SehatFresh.com – Sembelit merupakan masalah pencernaan yang dikeluhkan banyak orang. Ini seringkali disebabkan oleh pola hidup yang tidak sehat. Selain pola makan kurang sehat di mana tidak tercukupinya kebutuhan serat dan kurang minum, kurangnya aktivitas fisik juga bisa menyebabkan sembelit. Seseorang dikatakan mengalami sembelit bila frekuensi buang air besarnya kurang dari tiga kali per minggu, di mana feses juga menjadi keras. Keluhan ini lebih banyak dialami wanita daripada pria. Mengapa?

  • Kebiasaan menunda buang air besar

Kebiasaan menunda buang air besar (BAB) yang tampaknya sepele bisa memicu sembelit. Wanita memang cenderung lebih memerhatikan masalah kebersihan dan lebih nyaman melakukannya di rumah sendiri ketimbang di toilet umum. Tapi, kebiasaan menahan buang air besar ini akan menghilangkan keinginan alami untuk buang air besar yang datangnya alami. Semakin lama di tahan, fese semakin mengeras, sehingga akan menyulitkan proses mengejan.

  • Kurang aktivitas fisik

Aktivitas fisik wanita cenderung lebih sedikit ketimbang pria. Ini juga menjadi alasan mengapa wanita rentan sembelit. Aktivitas fisik akan berpengaruh pada kinerja usus. Kurangnya aktivitas fisik mengakibatkan pencernaan melambat, yang akhirnya memicu sembelit, terutama bila pola makan juga tidak sehat.

  • Pengaruh hormon

Kondisi hormonal yang berbeda antara pria dan wanita juga berkaitan dengan kerentanan wanita terhadap sembelit. Saat menstruasi, kadar hormon estrogen dan progesterone meningkat. Ini berpotensi memicu sembelit. Untungnya, kesulitan buang air besar terkait ini hanya terjadi saat menstruasi saja. Sembelit saat menstruasi ini bisa dicegah dengan menerapkan pola makan sehat. Menjelang datang bulan, pilihlah makanan yang sehat seperti buah dan sayur yang juga kaya akan kandungan serat.

Sembelit karena perubahan hormon juga sering dialami oleh wanita hamil. Ini juga terkait dengan peningkatan hormon progesteron yang menyertai kehamilan, yang membuat pergerakan usus ibu menjadi lebih lambat. Akibatnya, feses menjadi lebih lama dalam usus dan membuat usus menyerap air yang terkandung di dalamnya sehingga menyebabkan kotoran menjadi agak keras dan lebih sulit untuk dikeluarkan.

Sembelit jangan dibiarkan.
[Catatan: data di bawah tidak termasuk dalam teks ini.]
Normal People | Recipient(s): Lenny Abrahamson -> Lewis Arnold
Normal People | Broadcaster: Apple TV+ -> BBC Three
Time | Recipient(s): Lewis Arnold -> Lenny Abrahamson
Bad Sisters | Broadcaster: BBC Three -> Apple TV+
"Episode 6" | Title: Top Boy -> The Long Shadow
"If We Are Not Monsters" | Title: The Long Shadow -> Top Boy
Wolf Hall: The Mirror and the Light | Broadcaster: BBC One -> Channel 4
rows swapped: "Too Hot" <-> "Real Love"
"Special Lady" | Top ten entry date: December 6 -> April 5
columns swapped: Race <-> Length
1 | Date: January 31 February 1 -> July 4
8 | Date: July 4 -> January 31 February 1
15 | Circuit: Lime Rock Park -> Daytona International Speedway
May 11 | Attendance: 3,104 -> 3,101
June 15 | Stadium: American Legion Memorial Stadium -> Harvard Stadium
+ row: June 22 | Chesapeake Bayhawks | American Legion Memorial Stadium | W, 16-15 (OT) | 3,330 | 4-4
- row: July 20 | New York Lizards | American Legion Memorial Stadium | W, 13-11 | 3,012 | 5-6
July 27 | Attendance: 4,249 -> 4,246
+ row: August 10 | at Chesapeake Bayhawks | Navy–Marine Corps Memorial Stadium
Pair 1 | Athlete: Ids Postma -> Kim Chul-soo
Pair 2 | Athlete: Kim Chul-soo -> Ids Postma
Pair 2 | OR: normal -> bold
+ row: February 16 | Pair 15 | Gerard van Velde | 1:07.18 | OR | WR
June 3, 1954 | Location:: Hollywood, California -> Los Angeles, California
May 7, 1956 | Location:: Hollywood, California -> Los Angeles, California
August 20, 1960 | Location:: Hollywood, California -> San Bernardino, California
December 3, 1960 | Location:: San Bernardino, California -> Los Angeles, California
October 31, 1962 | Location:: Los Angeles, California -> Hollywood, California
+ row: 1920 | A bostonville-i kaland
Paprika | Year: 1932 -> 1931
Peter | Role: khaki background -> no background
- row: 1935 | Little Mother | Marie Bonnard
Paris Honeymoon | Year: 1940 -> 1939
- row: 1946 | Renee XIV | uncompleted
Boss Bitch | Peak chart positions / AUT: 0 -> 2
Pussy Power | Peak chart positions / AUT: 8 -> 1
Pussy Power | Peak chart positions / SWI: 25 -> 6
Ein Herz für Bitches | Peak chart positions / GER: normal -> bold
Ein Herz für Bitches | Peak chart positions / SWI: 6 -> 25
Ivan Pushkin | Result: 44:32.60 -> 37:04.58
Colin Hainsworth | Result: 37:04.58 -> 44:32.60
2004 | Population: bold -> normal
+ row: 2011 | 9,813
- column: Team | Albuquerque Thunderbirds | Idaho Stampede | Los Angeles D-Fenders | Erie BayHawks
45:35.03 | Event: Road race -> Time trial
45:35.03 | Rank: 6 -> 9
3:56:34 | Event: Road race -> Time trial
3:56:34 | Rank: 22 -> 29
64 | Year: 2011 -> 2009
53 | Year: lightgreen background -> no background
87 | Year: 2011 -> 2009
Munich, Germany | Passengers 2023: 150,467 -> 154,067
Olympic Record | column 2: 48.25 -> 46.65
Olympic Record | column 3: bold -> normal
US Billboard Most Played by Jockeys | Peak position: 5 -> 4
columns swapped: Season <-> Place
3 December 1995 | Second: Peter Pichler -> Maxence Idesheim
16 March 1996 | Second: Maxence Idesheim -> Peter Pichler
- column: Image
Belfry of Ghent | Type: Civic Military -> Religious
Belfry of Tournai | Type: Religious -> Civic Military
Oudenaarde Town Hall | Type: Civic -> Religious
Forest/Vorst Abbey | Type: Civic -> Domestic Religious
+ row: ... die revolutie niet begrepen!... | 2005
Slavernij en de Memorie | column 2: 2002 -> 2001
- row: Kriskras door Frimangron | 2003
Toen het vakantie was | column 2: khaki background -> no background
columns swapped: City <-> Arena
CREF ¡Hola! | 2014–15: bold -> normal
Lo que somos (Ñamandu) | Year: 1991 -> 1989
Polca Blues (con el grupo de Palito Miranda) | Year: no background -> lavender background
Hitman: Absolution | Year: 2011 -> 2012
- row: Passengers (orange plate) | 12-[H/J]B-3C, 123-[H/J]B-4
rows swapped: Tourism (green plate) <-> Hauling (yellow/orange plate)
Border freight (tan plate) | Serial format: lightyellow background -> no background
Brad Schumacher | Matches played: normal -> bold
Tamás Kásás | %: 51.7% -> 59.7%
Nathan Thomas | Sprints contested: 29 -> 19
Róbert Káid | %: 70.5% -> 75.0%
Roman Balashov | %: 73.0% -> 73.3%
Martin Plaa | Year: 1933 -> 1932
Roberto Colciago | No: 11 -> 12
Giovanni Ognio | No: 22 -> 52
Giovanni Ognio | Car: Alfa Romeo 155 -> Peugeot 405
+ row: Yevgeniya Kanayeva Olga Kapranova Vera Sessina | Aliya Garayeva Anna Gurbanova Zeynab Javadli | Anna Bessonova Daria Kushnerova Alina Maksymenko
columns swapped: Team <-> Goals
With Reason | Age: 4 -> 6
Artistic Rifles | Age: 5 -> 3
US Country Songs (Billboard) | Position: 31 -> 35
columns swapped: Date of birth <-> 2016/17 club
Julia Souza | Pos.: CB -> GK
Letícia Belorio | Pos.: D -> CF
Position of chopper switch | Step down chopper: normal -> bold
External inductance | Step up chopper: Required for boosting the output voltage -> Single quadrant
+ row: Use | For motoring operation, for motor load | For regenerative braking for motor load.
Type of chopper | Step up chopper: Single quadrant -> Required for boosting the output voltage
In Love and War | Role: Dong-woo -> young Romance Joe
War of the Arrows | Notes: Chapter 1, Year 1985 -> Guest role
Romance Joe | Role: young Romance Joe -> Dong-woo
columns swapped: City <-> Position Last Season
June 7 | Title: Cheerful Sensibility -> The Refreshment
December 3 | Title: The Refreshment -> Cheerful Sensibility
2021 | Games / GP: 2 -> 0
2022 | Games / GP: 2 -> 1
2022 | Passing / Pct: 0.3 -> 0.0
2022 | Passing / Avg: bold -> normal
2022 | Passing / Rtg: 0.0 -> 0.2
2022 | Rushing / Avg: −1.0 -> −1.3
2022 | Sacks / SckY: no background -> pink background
Penanganannya bisa dilakukan dengan mengonsumsi obat pencahar atau makanan kaya serat yang bisa membantu melancarkan buang air besar. Obat pencahar tidak boleh digunakan selama lebih dari dua minggu, atau digunakan oleh ibu hamil tanpa konsultasi dokter karena bisa menyebabkan ketergantungan dan efek samping lainnya. Jika masalah sembelit tak juga mereda, segera konsultasikan pada dokter. Sembelit yang terus menerus bisa menyebabkan wasir, dan atau menandakan kondisi kesehatan lain yang lebih serius.